Our approach is to develop systems and design principles that meet the need for advanced visualization capability but are also practical and easy to deploy. We aim to translate advanced visualization techniques from information visualization fields into practical software applications biologists can use to view and understand their data.
We are developing a data repository and visualization software server for genomic data visualization using the highly-tractable and relatively small (around 10 times smaller than the human genome) Arabidopsis genome as a model. This project receives funding from the Arabidopsis 2010 program at NSF. As the project progresses, we are adding support for other plant species as well as species not supported in the UCSC Genome Browser system, including S. pombe, Dicty, the malarial parasite, and many others. However, our main goal is to make the software system portable so that data providers and research labs can use our software to deploy their own custom data sets. Indeed, many labs and groups have already done so, including the Tim Hughes Lab at the University of Toronto, the Huntsman Cancer Institute at the University of Utah, and others.
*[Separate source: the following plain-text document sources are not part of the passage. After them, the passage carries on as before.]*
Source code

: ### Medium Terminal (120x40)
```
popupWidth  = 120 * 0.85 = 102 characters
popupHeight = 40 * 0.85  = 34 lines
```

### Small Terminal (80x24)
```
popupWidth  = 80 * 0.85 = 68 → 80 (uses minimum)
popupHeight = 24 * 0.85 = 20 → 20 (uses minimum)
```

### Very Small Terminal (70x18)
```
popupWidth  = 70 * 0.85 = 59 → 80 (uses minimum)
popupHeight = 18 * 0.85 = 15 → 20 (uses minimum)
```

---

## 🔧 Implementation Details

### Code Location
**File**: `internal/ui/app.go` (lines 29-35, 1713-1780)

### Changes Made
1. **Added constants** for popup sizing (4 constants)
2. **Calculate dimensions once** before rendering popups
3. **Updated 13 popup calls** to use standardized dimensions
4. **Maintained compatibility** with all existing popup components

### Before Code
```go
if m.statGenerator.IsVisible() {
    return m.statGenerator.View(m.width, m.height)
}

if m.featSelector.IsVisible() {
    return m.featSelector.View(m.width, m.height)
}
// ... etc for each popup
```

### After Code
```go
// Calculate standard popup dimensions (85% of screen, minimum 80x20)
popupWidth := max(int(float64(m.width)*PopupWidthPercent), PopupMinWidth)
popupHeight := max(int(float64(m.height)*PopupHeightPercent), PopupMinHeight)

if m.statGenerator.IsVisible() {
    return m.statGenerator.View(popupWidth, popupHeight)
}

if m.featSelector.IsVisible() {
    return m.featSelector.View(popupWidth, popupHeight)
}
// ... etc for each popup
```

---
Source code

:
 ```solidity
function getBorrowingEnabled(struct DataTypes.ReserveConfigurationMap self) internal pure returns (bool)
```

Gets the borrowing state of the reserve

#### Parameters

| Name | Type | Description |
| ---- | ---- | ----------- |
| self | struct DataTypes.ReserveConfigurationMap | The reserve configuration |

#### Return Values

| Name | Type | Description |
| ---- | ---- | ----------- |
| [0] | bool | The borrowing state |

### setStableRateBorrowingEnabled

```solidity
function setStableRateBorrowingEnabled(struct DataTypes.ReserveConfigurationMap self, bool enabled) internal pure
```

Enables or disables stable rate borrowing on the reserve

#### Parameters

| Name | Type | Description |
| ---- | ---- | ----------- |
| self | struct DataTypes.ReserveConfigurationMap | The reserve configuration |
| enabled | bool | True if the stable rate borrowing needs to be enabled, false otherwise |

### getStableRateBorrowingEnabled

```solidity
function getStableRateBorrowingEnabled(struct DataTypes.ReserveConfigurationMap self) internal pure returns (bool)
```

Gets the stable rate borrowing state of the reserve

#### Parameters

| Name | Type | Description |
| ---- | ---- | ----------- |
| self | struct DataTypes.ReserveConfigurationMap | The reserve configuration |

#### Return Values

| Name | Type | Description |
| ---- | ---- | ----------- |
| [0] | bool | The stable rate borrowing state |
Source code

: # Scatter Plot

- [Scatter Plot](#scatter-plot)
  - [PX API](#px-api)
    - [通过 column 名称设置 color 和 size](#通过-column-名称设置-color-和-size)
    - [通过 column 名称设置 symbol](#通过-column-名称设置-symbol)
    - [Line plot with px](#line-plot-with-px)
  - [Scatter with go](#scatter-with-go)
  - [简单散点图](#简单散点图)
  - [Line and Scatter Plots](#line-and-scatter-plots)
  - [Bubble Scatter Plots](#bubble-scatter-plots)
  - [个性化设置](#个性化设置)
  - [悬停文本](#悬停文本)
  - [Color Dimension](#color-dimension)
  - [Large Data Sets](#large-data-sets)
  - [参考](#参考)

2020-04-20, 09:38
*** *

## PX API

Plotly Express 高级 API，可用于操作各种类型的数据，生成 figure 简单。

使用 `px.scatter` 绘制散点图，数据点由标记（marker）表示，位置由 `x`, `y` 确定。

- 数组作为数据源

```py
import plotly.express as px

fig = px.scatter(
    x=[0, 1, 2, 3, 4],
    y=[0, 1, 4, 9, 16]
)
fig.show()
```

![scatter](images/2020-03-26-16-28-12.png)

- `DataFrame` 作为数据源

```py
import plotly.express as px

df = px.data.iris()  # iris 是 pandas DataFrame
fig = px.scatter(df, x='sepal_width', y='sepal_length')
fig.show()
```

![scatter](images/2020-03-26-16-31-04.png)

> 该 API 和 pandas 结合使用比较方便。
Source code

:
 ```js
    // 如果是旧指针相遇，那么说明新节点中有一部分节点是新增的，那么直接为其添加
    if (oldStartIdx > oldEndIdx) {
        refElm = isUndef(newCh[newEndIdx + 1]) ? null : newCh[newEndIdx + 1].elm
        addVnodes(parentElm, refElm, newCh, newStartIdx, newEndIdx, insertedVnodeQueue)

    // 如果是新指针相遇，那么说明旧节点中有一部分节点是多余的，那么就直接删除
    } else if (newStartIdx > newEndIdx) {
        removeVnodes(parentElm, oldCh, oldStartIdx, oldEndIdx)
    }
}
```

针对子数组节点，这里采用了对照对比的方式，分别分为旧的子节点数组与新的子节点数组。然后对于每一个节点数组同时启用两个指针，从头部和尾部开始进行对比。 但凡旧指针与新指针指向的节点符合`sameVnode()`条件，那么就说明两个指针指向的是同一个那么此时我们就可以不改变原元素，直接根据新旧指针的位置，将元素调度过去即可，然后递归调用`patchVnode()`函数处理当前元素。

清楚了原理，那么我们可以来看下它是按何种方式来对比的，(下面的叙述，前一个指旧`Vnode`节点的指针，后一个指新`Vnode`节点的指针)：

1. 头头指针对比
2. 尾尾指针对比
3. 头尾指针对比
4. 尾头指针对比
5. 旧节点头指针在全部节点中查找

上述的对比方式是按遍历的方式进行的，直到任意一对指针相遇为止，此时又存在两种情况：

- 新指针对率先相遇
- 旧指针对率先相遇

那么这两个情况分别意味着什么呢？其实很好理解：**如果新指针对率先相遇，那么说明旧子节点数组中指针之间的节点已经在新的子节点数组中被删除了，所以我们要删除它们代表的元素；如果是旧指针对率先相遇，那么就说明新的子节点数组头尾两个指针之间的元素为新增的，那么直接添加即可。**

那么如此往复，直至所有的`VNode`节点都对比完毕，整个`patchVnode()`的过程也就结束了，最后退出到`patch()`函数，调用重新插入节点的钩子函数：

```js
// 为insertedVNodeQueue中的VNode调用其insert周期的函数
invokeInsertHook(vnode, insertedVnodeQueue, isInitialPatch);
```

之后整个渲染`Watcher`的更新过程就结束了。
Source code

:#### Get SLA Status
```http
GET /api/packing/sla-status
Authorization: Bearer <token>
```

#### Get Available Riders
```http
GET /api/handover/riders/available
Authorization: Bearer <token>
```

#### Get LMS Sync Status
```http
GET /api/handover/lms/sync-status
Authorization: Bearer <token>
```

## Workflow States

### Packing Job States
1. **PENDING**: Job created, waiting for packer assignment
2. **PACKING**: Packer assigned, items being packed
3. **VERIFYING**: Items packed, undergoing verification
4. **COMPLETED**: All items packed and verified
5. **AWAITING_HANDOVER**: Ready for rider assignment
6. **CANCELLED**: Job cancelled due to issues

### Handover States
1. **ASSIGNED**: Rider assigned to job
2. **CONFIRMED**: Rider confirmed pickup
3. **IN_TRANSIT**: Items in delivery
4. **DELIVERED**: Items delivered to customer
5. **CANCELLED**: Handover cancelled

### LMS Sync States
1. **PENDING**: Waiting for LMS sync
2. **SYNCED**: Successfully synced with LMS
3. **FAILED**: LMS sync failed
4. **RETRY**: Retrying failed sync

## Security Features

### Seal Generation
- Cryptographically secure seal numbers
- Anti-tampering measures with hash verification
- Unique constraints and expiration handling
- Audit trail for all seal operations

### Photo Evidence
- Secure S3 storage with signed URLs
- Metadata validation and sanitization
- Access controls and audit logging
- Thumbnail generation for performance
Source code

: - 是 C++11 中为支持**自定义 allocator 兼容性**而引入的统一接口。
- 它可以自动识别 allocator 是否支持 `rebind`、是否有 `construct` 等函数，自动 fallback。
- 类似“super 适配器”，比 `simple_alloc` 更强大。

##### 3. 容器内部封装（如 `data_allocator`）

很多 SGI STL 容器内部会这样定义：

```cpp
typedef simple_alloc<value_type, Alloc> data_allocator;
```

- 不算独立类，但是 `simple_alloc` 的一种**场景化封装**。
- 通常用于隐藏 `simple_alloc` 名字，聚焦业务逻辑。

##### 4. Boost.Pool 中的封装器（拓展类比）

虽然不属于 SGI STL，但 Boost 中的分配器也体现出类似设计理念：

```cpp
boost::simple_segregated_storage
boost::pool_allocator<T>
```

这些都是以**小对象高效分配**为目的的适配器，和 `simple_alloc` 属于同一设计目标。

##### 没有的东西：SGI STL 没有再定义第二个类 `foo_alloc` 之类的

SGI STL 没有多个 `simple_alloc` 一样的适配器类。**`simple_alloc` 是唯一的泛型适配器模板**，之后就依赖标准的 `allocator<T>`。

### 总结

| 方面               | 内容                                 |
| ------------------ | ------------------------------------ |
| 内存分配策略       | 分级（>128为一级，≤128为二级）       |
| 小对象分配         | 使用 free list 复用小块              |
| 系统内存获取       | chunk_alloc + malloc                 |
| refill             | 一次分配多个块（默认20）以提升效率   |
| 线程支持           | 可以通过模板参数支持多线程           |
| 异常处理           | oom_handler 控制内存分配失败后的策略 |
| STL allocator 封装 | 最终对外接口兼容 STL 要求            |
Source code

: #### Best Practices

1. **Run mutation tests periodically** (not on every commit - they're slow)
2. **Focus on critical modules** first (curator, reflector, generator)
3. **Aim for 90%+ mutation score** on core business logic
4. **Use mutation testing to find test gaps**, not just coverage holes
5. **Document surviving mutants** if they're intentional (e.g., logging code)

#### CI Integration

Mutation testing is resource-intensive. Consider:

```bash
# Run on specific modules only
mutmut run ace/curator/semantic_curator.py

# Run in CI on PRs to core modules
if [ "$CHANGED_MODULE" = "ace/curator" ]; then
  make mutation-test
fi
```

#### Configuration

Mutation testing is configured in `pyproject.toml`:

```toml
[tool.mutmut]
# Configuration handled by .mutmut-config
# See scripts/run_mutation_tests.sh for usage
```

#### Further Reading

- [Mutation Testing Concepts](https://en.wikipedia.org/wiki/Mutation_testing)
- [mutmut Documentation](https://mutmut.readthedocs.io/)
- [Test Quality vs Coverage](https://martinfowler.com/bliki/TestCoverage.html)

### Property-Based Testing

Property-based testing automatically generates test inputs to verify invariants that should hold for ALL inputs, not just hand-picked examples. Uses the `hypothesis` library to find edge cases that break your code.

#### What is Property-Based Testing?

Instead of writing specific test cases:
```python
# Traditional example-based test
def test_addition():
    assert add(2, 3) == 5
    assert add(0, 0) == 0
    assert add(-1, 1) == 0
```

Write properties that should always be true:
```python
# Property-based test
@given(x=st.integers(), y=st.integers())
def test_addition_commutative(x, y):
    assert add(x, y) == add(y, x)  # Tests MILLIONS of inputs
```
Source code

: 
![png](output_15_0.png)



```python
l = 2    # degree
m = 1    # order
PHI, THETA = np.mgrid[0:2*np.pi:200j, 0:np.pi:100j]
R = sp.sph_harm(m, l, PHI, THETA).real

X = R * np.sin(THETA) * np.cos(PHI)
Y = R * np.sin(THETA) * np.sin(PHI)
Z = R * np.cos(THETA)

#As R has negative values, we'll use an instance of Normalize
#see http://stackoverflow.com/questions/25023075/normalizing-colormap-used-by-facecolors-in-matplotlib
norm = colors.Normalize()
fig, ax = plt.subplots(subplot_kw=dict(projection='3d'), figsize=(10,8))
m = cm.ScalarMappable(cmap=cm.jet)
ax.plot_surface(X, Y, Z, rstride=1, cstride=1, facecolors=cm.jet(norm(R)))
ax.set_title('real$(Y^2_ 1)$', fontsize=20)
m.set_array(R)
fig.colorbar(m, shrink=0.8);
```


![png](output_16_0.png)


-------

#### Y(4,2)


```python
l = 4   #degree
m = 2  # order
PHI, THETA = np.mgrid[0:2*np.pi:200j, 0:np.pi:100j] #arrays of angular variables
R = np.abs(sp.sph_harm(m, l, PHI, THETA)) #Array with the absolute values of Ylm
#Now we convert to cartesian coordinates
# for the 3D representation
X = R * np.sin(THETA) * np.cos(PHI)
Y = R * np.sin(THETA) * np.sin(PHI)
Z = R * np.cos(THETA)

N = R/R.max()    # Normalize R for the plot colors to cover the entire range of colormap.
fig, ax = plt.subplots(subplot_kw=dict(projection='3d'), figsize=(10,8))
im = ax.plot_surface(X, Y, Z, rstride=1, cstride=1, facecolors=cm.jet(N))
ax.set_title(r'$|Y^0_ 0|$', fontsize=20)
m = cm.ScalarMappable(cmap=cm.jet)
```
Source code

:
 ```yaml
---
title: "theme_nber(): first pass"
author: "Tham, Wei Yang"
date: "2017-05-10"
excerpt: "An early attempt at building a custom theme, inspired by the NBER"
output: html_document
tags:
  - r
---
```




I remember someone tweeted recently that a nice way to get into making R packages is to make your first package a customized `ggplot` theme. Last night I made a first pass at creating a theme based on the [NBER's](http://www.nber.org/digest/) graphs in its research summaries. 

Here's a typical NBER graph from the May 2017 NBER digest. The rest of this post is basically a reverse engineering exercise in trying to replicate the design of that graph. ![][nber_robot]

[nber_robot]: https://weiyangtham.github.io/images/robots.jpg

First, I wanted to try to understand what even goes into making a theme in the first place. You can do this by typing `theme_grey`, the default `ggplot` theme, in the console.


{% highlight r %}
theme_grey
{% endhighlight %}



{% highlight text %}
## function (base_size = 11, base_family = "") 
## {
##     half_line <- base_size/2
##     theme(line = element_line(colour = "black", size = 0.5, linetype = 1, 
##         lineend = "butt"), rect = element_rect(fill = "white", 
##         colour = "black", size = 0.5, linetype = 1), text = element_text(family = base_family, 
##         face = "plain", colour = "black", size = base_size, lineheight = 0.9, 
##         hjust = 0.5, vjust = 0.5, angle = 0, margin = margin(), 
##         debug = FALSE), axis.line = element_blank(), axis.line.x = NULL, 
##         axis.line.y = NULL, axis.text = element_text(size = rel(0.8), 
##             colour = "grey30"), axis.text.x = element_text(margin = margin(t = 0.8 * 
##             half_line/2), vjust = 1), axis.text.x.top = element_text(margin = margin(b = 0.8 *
We maintain and develop the Integrated Genome Browser, an advanced desktop visualization tool from the open source Genoviz Project. IGB implements a number of advanced visualization features inspired by research in information visualizations fields as well as a few others invented specifically for genomics. Some of these include animated, semantic zooming, a visualization technique many advanced tools implement, as well as edge matching and one-dimensional zooming, techniques that are designed specifically for genome browsing. To find out more about these ideas and try IGB for yourself, visit the IGB Web site.
In this image, you see three Arabidopsis expression tiling array data sets corresponding to cold (GSM243694), high salt (GSM243703), and drought (GSM243707) treatments assayed using the Affymetrix AtTile1R tiling array platform. The data were loaded in simple graph format, where probe intensities are shown as vertical bars. The graphs were then configured via the Graph Adjuster tab's Graph Thresholding option to display a bar underneath groups of consecutive probes with intensity values above a certain threshold. Note how the bars seem to correspond to known exons in the gene models displayed in the TAIR9 track, which presents reference gene annotations for Arabidopsis. At the top of the display are short read Illumina RNA-Seq data (75 bases per read) from plants undergoing severe drought stress. Note how the graph thresholding suggests that this gene contains a previously undiscovered five prime exon. However, the RNA-Seq data contain no reads that support this idea. This example illustrates some of the ambiguities that can arise from using data from high-throughput methods - like tiling arrays and Illumina sequencing. Consider that the data sets are enormous and noisy! Thus, purely through chance we will observe at least some genes adjacent to what tiling arrays seem to suggest are unannotated exons. If the RNA-Seq data supported the idea that this region of high probe intensity is indeed an exon, then we would be much more likely to believe the conclusion, because the odds of two entirely different expression measurement technologies giving the same spurious result are very small.